Cloud Solutions  ·  Digital transformation

Blockchain technology establishes a new paradigm for data security and relationships based on trust, which have a decisive impact on digital identity and contracts for goods and services.

If there is a technological concept today with economic, social and political implications, it is blockchain. And it is because it can change everything and in all cases there is a common denominator: trust.

In the business world, as we know it now, the intermediary is the main actor, since we all trust them, since they are the only person who holds all the data for a given transaction. Take, for example, a bank: even if it were a cooperative bank, all the information is collected and managed by a single node, the bank itself; the banking authority has a supervisory role over it and can access the global information, but no one else knows the transactions that are taking place within the bank.

The so-called distributed ledger technologies (DLT), which is the category blockchain belongs to, allow us to distribute control of the information among all the members of a network.

In DTL, a relationship is created where we all trust all the other members of the network, and that is why we all share the same information: the value record chains, which is nothing more than a record book in which we add each of the transactions that occur on a specific asset in our network, so that we all have control over what is happening at any given time. This increases transparency and security compared to databases with a single administrator.

**Keypoint text descriptions**
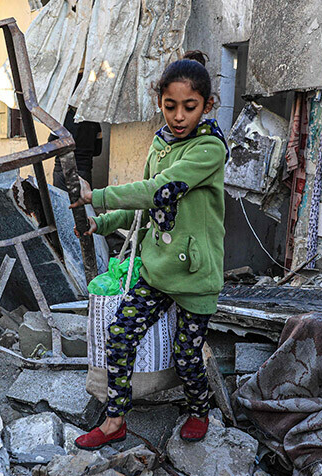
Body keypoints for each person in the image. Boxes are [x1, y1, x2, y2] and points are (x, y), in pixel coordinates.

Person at [70, 51, 227, 448]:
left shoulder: (208, 150)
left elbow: (160, 190)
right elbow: (144, 208)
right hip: (155, 268)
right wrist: (100, 222)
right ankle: (114, 419)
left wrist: (98, 195)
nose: (178, 116)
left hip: (195, 275)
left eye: (189, 107)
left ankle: (198, 409)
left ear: (206, 106)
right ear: (160, 103)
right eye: (170, 106)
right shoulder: (159, 143)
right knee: (120, 335)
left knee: (188, 355)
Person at [49, 106, 102, 191]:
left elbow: (51, 145)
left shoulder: (62, 119)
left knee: (61, 202)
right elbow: (97, 151)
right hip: (83, 170)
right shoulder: (95, 123)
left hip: (62, 170)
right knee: (80, 203)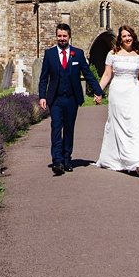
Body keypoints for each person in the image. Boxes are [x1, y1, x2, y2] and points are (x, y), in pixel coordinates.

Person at [38, 22, 103, 176]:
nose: (62, 39)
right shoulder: (50, 54)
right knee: (56, 127)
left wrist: (98, 91)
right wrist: (42, 96)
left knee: (69, 128)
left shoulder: (78, 54)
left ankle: (67, 159)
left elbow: (88, 74)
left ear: (69, 37)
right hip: (55, 98)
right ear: (56, 37)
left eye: (64, 36)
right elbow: (43, 78)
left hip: (72, 98)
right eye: (59, 36)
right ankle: (57, 160)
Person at [95, 24, 139, 179]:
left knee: (136, 126)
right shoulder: (112, 54)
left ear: (133, 37)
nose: (127, 38)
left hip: (134, 93)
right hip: (117, 94)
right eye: (124, 36)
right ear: (120, 39)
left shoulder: (138, 56)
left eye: (129, 35)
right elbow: (107, 75)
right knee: (120, 127)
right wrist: (99, 91)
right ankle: (123, 160)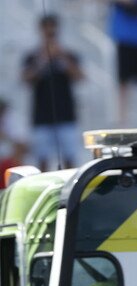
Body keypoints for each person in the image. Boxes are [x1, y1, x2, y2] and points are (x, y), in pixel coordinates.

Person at [22, 15, 83, 171]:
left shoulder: (67, 55)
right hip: (41, 116)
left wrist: (61, 56)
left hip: (66, 114)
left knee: (70, 158)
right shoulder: (32, 56)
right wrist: (43, 59)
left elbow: (79, 76)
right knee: (42, 159)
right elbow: (26, 79)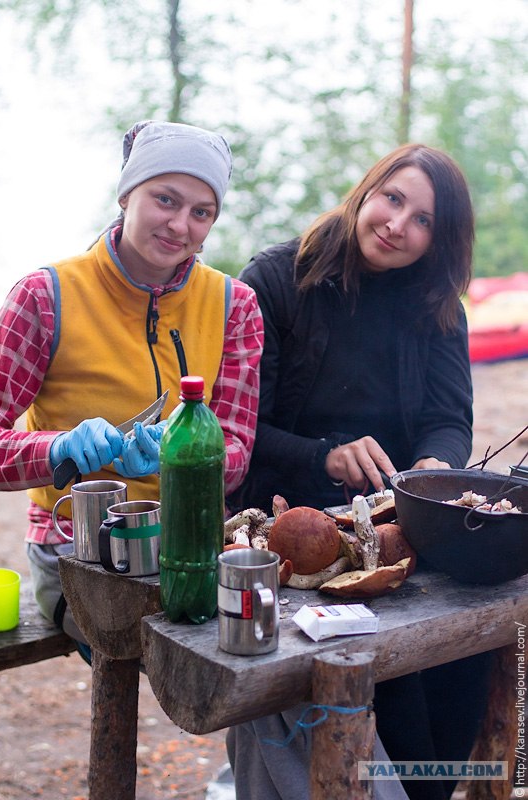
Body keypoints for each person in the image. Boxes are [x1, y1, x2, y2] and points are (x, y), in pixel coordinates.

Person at [227, 143, 490, 800]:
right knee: (389, 692)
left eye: (423, 220)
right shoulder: (275, 280)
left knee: (466, 661)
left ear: (440, 240)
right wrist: (324, 454)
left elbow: (447, 416)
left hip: (397, 523)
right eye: (392, 199)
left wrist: (433, 467)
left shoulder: (437, 304)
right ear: (365, 192)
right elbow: (239, 429)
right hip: (293, 535)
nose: (397, 224)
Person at [0, 120, 263, 648]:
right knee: (183, 650)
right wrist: (57, 449)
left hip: (197, 544)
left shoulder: (235, 306)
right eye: (166, 199)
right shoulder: (44, 298)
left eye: (201, 212)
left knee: (260, 647)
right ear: (126, 195)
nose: (180, 226)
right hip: (77, 551)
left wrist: (180, 453)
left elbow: (235, 450)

**Task instructions**
(a) Write out everything in the blockchain article from "The so-called distributed" down to "of a network.", unchanged.
(b) According to the blockchain article, what category of technologies does blockchain belong to?
(c) Carry the blockchain article on from its last sentence.

**Your responses**
(a)
The so-called distributed ledger technologies (DLT), which is the category blockchain belongs to, allow us to distribute control of the information among all the members of a network.

(b) Distributed ledger technologies (DLT).

(c)
The process for updating a distributed registry is as follows:

An agent signs the transaction, sends it to the network through one of the nodes and requests its processing.

Other nodes verify the identity of the requestor of the operation and confirm that the requestor has the necessary credentials to update the record, thus validating the transaction.

Once the operation is validated by the nodes, the records of each one of them are updated.

On the downside

owever, and although we do not store all the information about an asset, only about its transactions, this form of proceeding isn’t very efficient since in each transaction we are forced to "mine" each one of the elements that stores a copy of this information to verify that none of them have been modified. That is why blockchain scales poorly: as the number of transactions in our blockchain increases, the slower it will go and the more "miners" we will need to process all the of the new transactions, which will result in high electricity consumption (that is, in processing by a computer) that we must minimise, because this will mean the optimisation of the process and a benefit for the environment.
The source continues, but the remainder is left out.